Economic Resilience Index

What is a Relevant Poverty Index for Decision Makers?

Indices in general, and the poverty index specifically, affect the design and implementation of policy by:

1. Identifying arenas of action – Indices can identify population groups, geographical areas, institutions, or sectors of the economy that need to be addressed through policy.3

2. Evaluating previous policy – The success and progress of existing government programs can be evaluated through relevant indices.4

3. Highlighting long-term trends – Evaluating the evolution of index values over time can reveal trends and point to their underlying causes.5

4. Making international comparisons – Indices reveal a country’s relative performance in the world, its region, or in comparison to a relevant selection of competitor countries.6

5. Affecting the national discourse – Indices and their media exposure guide the public’s reaction to economic changes and, indirectly, generate incentives for politicians.7

Any index that measures the extent and depth of poverty must meet accepted standards and serve decision makers in the long-term. The index should be:

1. Statistically valid – reliably and consistently measures the concept it investigates;

2. Matched to the socioeconomic environment – considers the unique characteristics of the target population and the trends and environment in which it lives;

3. Practicable – based on measurable components and available data;

4. Clear and accessible to the public;

5. Able to make predictions – includes components that suggest future outcomes from evolving trends;

6. Systemic – reflects the combination of issues that affect the central question from the decision maker’s point-of-view.

So that the poverty index can serve as a tool for designing policy, it must be based on:

*
o A relevant definition of the concept ‘poverty’ – Defining poverty is an age old problem argued by philosophers, social scientists, economists, and politicians.8 The current effort to redefine poverty in Israel will not put the issue to rest. Regardless, a relevant definition is one that reflects the issues that need to be addressed by the government. From this standpoint, the definition’s relevancy is more important than its rightness.

o A relevant segmentation of the poor – Data regarding distinct groups among the poor will provide decision makers with the necessary tools to evaluate the effectiveness of existing programs, to tailor policy to each group’s unique needs, and to estimate budgetary needs.

The Starting Point for a New Poverty Index: Economic Resilience

Two Strategic Goals: Growth and improving quality of life – The goals of the Top 15 Vision are significant and continuous growth of the Israeli economy in parallel with an improvement in the quality of life of all citizens.

Cultivating human capital9 is critical for achieving this goal.

* [The tasks]:
- 1) Answer these questions from the poverty index text:
(a) What does it mean for the index to be "Practicable"?
(b) What are the two strategic goals of the Top 15 Vision?
(c) Which matters more for a definition of poverty, its relevancy or its rightness?
- 2) Please extend the poverty index text, picking up right after its last sentence.
This material has no connection to the poverty index text.

(Data entries)
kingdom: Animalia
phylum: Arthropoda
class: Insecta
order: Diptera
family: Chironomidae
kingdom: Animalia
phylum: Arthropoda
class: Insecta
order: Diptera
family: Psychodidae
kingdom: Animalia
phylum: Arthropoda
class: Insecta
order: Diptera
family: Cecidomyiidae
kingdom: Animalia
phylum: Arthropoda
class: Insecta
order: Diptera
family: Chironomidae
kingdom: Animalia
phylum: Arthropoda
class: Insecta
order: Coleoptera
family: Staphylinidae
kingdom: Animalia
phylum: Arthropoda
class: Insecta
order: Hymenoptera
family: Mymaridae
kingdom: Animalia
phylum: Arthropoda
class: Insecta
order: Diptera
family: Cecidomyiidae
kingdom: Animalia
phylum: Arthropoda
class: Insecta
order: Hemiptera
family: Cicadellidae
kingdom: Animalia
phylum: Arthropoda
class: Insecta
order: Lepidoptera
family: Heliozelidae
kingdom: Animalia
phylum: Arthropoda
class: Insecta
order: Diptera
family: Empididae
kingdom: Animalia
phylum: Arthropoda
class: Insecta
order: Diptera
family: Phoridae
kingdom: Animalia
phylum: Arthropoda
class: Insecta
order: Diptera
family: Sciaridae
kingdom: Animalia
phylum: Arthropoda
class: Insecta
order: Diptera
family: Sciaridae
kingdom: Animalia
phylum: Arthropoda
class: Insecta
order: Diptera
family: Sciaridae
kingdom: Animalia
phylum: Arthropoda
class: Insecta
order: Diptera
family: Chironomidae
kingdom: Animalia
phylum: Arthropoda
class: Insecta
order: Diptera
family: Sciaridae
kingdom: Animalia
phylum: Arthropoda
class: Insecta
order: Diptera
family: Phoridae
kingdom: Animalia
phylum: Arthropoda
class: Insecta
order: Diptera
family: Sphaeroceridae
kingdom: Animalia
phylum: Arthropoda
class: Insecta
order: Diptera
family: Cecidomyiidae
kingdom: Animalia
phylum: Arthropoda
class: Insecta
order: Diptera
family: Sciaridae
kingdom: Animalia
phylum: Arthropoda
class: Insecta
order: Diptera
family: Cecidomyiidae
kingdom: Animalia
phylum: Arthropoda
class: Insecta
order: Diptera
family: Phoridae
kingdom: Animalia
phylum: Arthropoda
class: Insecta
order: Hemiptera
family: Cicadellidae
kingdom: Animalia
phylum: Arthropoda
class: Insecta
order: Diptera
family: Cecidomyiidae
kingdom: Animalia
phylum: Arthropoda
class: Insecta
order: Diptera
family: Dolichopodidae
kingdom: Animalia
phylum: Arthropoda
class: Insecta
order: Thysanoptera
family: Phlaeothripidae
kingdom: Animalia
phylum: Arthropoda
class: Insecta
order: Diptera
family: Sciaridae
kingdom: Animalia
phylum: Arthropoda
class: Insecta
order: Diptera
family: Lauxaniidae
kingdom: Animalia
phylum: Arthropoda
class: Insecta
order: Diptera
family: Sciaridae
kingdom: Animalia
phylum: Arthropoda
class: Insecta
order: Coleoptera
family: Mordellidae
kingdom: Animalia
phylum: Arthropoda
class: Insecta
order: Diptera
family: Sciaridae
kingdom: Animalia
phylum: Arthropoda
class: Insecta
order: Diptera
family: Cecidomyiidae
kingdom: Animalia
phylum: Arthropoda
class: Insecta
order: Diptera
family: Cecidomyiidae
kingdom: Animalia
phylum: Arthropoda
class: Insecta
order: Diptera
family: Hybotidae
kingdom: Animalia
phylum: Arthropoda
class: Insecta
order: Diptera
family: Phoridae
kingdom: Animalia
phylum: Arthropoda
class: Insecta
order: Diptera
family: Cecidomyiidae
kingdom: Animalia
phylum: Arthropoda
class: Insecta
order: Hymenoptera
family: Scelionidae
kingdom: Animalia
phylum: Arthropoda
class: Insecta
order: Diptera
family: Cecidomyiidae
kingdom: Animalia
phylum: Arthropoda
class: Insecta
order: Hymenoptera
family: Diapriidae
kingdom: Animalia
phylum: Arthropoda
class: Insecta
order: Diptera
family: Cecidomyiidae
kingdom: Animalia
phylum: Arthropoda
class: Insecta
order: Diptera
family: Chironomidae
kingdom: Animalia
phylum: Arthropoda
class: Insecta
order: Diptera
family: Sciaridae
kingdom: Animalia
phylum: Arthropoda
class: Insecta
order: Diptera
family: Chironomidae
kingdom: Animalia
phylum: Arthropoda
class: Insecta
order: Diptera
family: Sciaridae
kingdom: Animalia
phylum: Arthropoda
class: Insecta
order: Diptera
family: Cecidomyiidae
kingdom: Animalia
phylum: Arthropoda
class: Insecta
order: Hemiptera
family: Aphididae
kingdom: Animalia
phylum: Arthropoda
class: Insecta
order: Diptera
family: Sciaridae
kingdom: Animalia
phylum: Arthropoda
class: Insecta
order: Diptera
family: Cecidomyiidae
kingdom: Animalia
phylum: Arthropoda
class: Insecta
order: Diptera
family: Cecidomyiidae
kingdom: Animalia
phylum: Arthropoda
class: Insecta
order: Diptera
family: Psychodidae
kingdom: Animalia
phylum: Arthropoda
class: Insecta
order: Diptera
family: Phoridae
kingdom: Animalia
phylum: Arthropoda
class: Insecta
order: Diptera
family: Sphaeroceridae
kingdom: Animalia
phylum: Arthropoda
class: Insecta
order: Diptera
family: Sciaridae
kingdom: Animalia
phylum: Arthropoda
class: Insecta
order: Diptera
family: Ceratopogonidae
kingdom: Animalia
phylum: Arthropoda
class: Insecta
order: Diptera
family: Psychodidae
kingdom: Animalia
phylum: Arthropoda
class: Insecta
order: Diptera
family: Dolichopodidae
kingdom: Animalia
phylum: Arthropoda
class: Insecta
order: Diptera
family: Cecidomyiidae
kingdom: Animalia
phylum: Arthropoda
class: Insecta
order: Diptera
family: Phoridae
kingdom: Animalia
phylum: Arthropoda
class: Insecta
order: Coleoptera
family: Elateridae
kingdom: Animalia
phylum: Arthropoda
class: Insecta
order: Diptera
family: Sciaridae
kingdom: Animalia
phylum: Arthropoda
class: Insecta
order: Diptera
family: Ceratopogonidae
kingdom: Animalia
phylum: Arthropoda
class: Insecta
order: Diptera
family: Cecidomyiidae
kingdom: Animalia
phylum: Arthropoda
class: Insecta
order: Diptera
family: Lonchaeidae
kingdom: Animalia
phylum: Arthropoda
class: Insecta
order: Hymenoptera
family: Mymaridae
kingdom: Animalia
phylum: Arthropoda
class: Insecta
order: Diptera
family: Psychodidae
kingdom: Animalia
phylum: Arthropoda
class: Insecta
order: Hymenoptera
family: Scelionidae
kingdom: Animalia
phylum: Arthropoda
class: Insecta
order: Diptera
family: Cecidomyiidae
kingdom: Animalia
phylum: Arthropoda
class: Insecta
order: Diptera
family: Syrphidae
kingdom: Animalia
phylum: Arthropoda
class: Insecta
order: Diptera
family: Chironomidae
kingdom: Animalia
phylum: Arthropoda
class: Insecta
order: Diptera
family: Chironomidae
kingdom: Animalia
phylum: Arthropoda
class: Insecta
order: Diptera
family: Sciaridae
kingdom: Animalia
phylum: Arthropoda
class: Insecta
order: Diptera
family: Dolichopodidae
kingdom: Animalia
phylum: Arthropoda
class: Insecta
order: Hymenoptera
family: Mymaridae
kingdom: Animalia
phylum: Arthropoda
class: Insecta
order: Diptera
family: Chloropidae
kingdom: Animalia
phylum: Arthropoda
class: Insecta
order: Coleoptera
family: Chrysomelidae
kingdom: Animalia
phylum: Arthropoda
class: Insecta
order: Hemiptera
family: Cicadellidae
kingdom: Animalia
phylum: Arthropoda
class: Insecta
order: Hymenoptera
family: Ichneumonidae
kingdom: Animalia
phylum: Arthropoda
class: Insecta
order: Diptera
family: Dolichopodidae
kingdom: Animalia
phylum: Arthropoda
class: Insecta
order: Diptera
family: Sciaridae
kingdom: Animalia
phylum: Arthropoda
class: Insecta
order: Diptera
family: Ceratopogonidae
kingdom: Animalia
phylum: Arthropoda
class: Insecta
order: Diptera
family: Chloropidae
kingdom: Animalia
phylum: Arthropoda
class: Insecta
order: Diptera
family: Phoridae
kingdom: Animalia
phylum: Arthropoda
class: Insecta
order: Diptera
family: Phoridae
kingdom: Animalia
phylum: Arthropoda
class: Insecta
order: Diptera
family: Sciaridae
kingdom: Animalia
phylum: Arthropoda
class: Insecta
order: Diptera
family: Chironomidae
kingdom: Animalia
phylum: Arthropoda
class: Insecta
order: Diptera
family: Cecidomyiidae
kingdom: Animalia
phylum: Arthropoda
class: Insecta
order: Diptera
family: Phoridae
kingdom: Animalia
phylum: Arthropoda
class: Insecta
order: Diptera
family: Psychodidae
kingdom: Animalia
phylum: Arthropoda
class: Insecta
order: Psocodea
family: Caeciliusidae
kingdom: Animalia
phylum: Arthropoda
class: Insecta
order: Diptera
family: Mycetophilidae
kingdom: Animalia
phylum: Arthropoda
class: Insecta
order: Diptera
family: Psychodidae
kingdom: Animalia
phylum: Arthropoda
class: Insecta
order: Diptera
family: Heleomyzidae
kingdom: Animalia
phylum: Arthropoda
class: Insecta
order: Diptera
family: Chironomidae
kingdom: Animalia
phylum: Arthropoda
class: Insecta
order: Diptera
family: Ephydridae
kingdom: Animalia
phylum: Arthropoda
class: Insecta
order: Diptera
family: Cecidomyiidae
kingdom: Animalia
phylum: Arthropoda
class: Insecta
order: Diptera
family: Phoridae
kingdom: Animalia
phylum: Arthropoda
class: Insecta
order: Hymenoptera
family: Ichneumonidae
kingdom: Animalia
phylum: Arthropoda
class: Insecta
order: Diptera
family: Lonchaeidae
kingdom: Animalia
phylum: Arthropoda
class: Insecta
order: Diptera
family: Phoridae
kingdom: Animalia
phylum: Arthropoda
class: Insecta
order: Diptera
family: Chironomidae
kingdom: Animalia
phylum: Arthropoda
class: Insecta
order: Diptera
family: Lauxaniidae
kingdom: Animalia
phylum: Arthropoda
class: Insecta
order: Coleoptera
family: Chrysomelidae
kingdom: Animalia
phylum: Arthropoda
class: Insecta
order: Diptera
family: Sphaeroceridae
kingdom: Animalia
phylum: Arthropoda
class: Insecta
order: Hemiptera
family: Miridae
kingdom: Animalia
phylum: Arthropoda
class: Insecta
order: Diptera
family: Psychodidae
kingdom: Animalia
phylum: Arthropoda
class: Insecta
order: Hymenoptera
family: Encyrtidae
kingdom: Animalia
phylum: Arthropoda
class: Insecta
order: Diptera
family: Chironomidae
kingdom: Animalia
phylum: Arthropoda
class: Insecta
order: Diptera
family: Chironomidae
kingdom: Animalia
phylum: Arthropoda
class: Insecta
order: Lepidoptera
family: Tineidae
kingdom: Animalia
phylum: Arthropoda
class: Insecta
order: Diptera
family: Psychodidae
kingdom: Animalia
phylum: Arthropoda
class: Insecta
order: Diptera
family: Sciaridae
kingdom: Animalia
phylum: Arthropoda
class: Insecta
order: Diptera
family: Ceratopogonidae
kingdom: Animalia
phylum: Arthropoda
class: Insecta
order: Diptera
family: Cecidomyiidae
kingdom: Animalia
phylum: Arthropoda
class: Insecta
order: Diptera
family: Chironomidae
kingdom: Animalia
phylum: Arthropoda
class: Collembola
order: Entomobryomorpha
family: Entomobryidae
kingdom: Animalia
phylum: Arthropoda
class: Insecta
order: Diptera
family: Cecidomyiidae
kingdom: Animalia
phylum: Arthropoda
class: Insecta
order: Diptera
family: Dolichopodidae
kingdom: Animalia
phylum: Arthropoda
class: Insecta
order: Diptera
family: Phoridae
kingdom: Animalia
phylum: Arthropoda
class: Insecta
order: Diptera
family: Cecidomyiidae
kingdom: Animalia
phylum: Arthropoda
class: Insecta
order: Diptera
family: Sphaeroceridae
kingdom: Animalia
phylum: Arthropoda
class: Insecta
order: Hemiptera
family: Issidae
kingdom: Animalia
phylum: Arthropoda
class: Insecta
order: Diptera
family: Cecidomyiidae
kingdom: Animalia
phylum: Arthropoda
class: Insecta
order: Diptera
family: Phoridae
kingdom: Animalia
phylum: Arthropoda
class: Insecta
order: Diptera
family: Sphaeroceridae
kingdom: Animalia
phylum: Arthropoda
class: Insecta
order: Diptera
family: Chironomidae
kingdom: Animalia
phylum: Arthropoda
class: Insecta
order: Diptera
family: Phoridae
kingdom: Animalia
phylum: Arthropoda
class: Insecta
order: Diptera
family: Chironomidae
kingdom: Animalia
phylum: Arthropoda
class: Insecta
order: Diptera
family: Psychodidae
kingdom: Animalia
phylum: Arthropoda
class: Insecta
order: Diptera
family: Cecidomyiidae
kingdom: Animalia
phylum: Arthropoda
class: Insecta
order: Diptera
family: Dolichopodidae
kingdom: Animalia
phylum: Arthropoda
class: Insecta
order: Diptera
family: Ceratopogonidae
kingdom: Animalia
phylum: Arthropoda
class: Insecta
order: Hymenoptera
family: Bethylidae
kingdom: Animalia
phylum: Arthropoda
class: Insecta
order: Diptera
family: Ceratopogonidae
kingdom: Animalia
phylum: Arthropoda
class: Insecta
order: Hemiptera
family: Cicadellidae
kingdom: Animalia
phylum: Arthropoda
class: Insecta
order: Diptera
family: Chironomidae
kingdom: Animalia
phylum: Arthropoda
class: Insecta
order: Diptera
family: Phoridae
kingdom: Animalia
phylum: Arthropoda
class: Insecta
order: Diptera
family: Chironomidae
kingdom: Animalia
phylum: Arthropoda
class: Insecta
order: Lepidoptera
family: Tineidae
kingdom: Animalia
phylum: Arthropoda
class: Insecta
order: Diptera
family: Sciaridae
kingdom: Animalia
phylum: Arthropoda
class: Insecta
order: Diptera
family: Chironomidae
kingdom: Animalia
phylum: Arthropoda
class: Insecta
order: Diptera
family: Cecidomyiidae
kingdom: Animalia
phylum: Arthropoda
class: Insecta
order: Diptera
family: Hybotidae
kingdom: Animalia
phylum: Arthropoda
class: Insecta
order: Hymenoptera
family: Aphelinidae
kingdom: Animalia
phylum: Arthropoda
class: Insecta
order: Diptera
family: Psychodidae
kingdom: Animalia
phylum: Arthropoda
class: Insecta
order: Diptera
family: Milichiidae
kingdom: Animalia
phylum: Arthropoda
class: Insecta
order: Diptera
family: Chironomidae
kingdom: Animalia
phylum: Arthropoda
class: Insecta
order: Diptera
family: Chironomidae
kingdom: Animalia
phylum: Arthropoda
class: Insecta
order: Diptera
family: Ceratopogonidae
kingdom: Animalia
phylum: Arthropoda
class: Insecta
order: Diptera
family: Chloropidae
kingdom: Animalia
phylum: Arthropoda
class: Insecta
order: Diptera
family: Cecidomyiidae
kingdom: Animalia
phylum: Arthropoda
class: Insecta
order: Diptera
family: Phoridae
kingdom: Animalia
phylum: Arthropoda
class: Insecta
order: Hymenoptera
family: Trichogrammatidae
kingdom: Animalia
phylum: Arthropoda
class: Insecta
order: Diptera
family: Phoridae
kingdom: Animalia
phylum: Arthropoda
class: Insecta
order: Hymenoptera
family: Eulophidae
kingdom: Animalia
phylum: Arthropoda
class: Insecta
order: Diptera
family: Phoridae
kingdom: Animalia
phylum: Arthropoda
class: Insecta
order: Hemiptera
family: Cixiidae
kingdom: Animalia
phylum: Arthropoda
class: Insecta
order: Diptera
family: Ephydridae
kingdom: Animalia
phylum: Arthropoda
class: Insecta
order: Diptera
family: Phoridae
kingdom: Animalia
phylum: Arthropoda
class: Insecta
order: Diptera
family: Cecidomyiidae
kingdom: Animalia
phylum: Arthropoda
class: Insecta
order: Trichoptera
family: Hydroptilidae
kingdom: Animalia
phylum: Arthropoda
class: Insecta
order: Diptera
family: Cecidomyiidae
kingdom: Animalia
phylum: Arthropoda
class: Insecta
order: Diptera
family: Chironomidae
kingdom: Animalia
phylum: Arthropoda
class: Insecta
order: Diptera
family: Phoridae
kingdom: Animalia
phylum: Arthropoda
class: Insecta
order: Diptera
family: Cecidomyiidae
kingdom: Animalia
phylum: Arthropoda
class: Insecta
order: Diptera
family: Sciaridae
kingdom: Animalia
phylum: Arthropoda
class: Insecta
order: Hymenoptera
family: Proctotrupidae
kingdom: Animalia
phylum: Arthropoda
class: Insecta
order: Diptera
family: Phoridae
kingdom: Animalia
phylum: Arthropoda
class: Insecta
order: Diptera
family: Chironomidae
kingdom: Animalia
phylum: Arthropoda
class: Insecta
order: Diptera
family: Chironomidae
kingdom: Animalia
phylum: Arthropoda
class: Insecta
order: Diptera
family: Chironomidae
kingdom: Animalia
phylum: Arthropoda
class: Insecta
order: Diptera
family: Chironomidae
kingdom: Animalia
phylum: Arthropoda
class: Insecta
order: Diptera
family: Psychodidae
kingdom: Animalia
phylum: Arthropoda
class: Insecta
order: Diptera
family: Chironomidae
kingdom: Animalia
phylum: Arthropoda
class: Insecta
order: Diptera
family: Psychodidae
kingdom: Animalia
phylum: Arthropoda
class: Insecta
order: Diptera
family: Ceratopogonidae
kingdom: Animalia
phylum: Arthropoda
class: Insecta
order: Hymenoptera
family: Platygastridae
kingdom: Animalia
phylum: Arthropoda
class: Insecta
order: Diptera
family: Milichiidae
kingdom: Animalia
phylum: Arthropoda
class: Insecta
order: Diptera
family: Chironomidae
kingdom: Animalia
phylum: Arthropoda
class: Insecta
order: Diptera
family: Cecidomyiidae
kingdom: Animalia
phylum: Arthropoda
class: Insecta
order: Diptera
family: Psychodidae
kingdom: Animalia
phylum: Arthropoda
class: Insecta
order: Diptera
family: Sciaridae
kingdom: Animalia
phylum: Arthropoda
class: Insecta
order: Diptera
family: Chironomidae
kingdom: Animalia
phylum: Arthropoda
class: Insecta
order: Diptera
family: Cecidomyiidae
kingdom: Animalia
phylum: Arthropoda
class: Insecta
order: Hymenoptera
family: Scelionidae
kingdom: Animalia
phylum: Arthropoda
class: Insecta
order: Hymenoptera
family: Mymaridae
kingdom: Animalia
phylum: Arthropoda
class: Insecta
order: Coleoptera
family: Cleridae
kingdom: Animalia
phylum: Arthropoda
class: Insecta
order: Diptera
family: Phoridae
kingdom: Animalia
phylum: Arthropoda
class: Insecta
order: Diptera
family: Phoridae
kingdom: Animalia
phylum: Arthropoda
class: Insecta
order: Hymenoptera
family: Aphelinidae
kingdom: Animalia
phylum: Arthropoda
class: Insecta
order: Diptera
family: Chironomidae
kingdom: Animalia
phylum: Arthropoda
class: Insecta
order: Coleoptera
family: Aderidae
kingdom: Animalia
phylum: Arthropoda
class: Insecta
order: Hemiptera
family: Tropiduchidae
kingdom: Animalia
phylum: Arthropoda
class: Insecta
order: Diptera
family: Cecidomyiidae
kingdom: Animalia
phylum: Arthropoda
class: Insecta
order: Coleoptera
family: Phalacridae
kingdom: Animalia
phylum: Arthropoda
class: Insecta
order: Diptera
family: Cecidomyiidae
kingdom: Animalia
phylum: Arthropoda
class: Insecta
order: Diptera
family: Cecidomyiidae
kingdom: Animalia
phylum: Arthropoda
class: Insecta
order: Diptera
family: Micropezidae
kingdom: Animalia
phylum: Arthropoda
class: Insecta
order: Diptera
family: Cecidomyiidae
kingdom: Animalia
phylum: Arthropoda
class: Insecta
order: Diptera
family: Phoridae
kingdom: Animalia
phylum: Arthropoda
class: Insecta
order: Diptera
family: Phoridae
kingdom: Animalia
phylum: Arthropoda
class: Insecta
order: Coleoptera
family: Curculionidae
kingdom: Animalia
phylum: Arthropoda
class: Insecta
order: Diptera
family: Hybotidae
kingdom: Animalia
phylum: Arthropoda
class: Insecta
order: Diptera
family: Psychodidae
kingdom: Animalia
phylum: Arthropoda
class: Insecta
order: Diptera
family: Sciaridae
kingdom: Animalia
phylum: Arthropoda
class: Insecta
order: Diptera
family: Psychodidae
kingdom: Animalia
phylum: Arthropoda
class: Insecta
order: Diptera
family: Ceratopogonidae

* [Results for each task]:
- 1)
(a) It is based on measurable components and available data.
(b) Significant and continuous growth of the Israeli economy, and an improvement in the quality of life of all citizens.
(c) Its relevancy.

- 2)
Human capital is the key to growth – Human capital is Israel’s main resource. Economic growth depends on Israel’s ability to increase labor-force participation and productivity in both innovative and traditional industries. Continuous improvement of Israel’s human capital is a necessary precursor for this goal.10

Human capital is the key to improving quality of life – An individual’s quality of life is influenced by material wellbeing and employment security.11 An individual’s ability to guarantee wellbeing hinges on the demand for his ability and skills in the labor market. Therefore, an individual’s chances of improving his quality of life increase with additional human capital.

Inverse relationship between poverty and human capital – A clear correlation between poverty and lack of education has been found in Israel and the world.12 Technological innovation, free trade, and labor flexibility have increased demand for skilled labor and depressed demand for unskilled labor.

Moreover, Israeli growth is “education biased”13 in the sense that education represents a minimum standard for improving quality of life. Those with education manage to improve their situation in tandem with economic growth, those without education experience a relative decline.

The path to poverty relief goes through utilization and improvement of human capital – To encourage growth and reduce poverty, it is incumbent that the skills and abilities of the whole population, and weak groups in particular, be utilized and nurtured.

The current labor market, affected by changes in the structure of the economy’s key sectors, is characterized by increasing demand for human capital. Effective care for the poor in Israel requires continuous improvement and updating of human capital. Therefore, resources should be allocated to areas in which human capital is not utilized or developed appropriately, or where there is danger of deterioration.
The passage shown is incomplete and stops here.